ALL TRUSSED UP : Downing Street is to go on the offensive after a completely baffling and unexpected fall in British exports. Something must be done.
“No less a trade supremo than Liz Truss is on the case,” a Department of International Trade source reassures LCD Views. “There is no export that she can’t get a handle on. What she does with it afterwards is anyone’s guess. But we know it must be magic. Especially if we’re talking about pork and cheese.”
Liz Truss will target the EU27 first and foremost, after having concluded ramped up, world beating trade deals with the rest of the known world.
“For some completely confusing reason British exports have suffered a serious decline following the New Year. While a completely arbitrary and manmade date should be so consequential is anyone’s guess. But we’re not going to explore that. We’re going to go on a charm offensive to Europe.”
And the offensive will see Liz styled out in Union Jacks and ready to beguile those staid Europeans.
“We are confident that with the right amount of boosterism and fetish level flag waving the EU27 importers will be tumbling over themselves for British products.”
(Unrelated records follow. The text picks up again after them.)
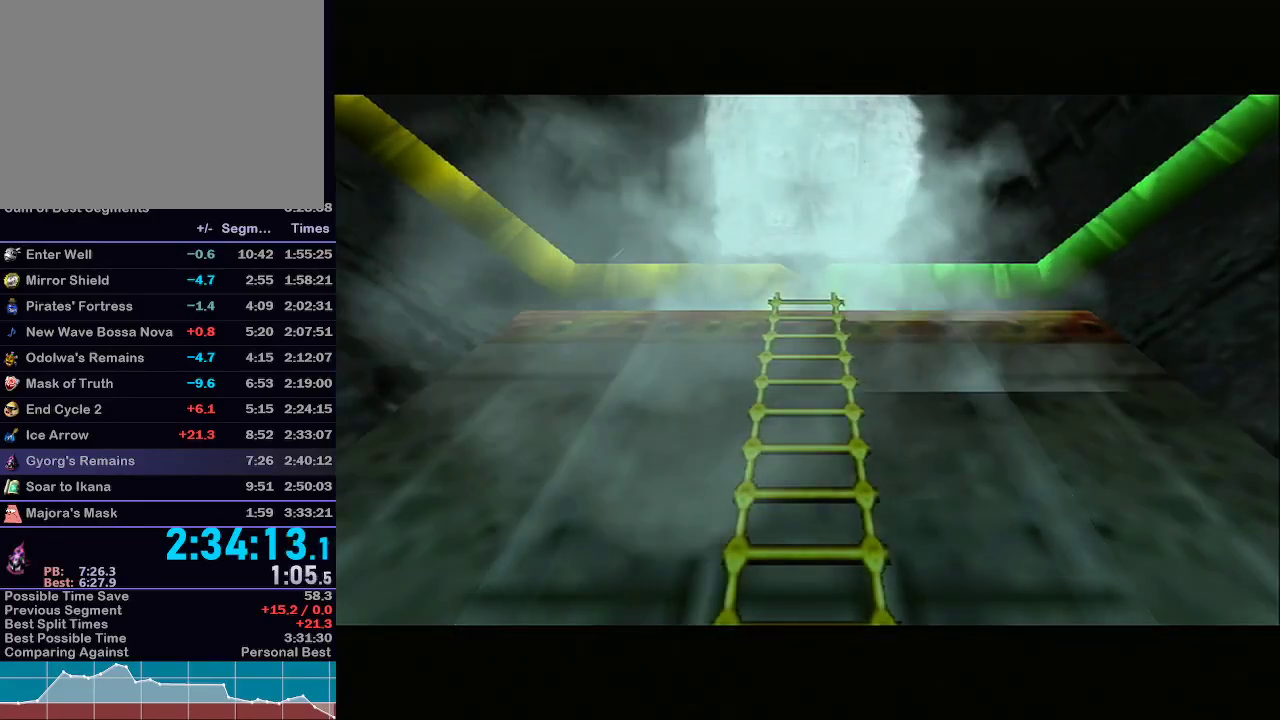
{"dt_ms": 500, "buttons": [], "left_stick": "up", "right_stick": "center", "events": []}
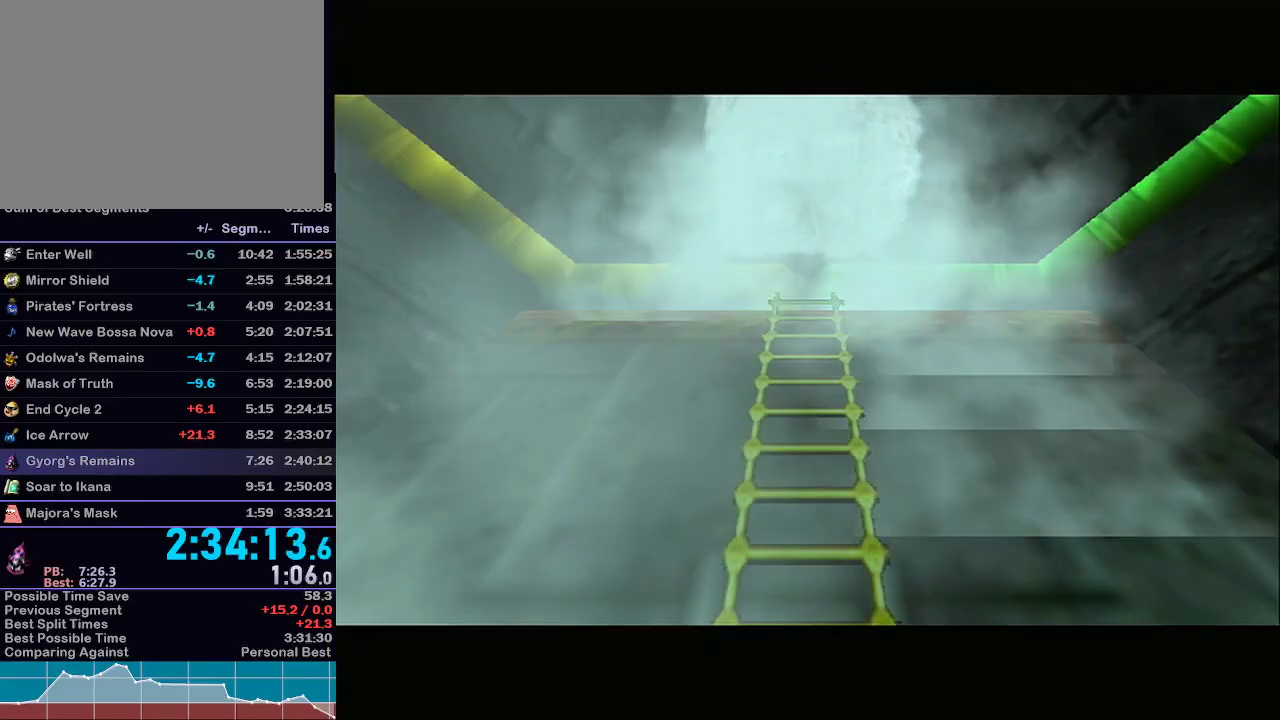
{"dt_ms": 500, "buttons": ["L1"], "left_stick": "up", "right_stick": "center", "events": [[283, "L1", "down"]]}
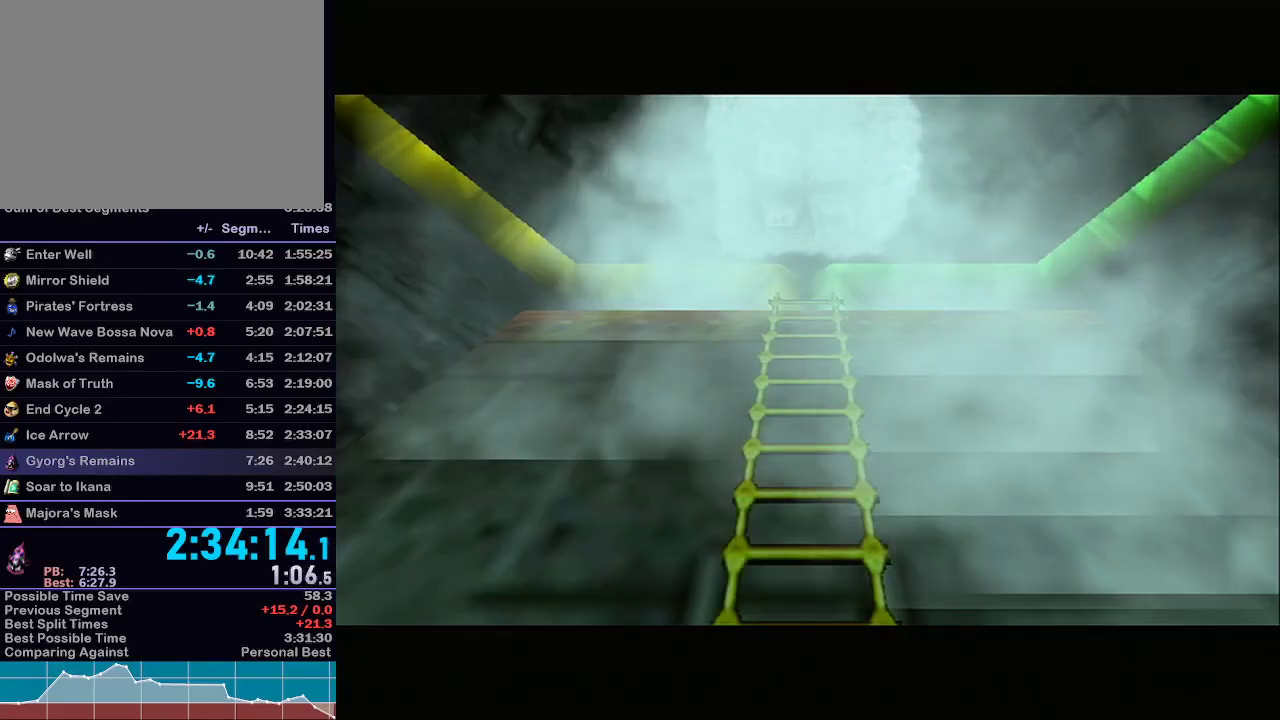
{"dt_ms": 500, "buttons": ["L1"], "left_stick": "up", "right_stick": "center", "events": []}
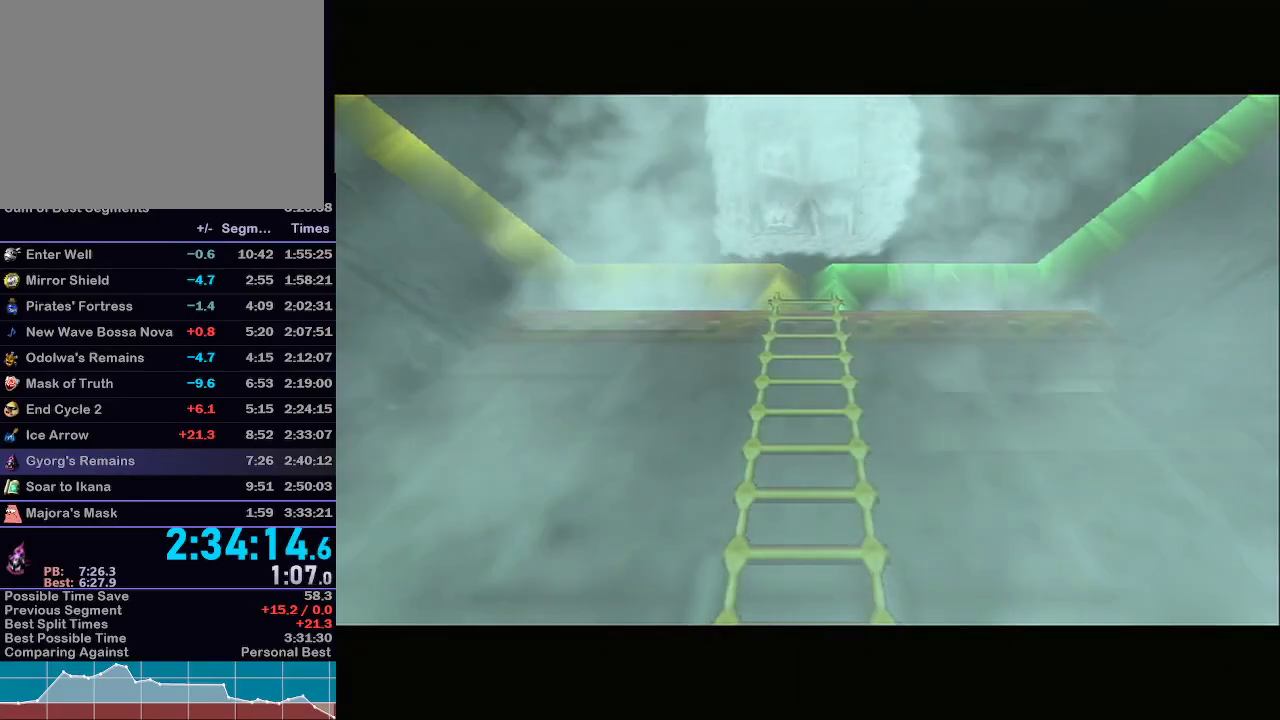
{"dt_ms": 500, "buttons": ["L1"], "left_stick": "up", "right_stick": "center", "events": []}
Rest assured Global Britons. Buy British isn’t just the policy to deal with a catastrophic decline in the economy at home, even if we don’t make it anymore. Like good. Thanks to Liz and her boss Boris buy British will see those cashed up Europeans and their pathetic market of half a billion fighting each other for what we make.
If they don’t buy it, who will? That’s a question Liz Truss has the answer to. She just doesn’t know it yet.